ROLLING-STONE-Rückblick 2016: #Tod
Bowie, Prince, Cohen: Auf Facebook und Twitter wird die Trauer zur Routine. #Schlussdamit!
Nicht noch einer! R.I.P. #scheiß2016. was ist das für 1 Jahr? Verdammt. Oh no! Weinender Smiley. Falls Sie – wie etwa 28 Millionen Deutsche – Facebook nutzen oder – wie etwa zwölf Millionen – Twitter, haben Sie diese Sätze 2016 vermutlich sehr häufig gelesen.

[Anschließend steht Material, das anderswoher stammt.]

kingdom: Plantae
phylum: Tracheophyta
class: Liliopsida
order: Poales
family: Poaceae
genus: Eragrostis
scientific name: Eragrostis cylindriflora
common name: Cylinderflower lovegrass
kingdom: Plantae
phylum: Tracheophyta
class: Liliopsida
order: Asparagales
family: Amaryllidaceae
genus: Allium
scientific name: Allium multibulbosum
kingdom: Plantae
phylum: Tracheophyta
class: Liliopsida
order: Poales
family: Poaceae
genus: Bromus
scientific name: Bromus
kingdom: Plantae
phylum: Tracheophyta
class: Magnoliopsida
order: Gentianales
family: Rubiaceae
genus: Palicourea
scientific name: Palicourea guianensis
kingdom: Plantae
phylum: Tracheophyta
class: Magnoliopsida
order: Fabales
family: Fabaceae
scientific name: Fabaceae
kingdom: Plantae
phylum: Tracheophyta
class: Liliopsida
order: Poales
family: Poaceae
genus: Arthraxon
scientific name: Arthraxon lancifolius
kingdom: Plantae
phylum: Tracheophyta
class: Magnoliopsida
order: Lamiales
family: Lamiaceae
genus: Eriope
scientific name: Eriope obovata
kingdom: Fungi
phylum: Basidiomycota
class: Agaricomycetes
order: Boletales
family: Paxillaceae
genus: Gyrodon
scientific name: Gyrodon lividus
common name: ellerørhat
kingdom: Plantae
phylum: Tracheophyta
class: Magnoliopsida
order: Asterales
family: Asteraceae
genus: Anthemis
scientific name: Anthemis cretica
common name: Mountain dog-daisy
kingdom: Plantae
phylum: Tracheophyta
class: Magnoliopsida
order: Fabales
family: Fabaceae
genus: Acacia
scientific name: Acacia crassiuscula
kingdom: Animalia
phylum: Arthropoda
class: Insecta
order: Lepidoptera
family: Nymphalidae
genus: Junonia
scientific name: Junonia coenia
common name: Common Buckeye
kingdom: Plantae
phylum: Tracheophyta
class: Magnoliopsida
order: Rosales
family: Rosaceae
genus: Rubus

Wobei es für Sätze ja oft gar nicht mehr reicht: In der ersten Trauersekunde feuern Social-Media-Profis sofort ein „R.I.P.“ ab, gefolgt von einem Video, und das war’s dann meistens schon – ein Reflex, keine weiteren Gedanken. Die Trauerrituale im Internet können einem schnell hohl vorkommen – zwischen all dem Trost, den die virtuelle Gemeinschaft natürlich auch bietet: Noch mal die besten Songtexte des Verstorbenen lesen, das schönste Video anschauen, das lustigste Interview. #Erinnerungen. Im besten Fall wird daraus eine liebevolle Abschiedsfeier, im schlimmsten erinnert es an einen Leichenschmaus für einen entfernten Verwandten, bei dem ein paar Oberflächlichkeiten ausgetauscht werden, bis endlich alle nach Hause gehen dürfen.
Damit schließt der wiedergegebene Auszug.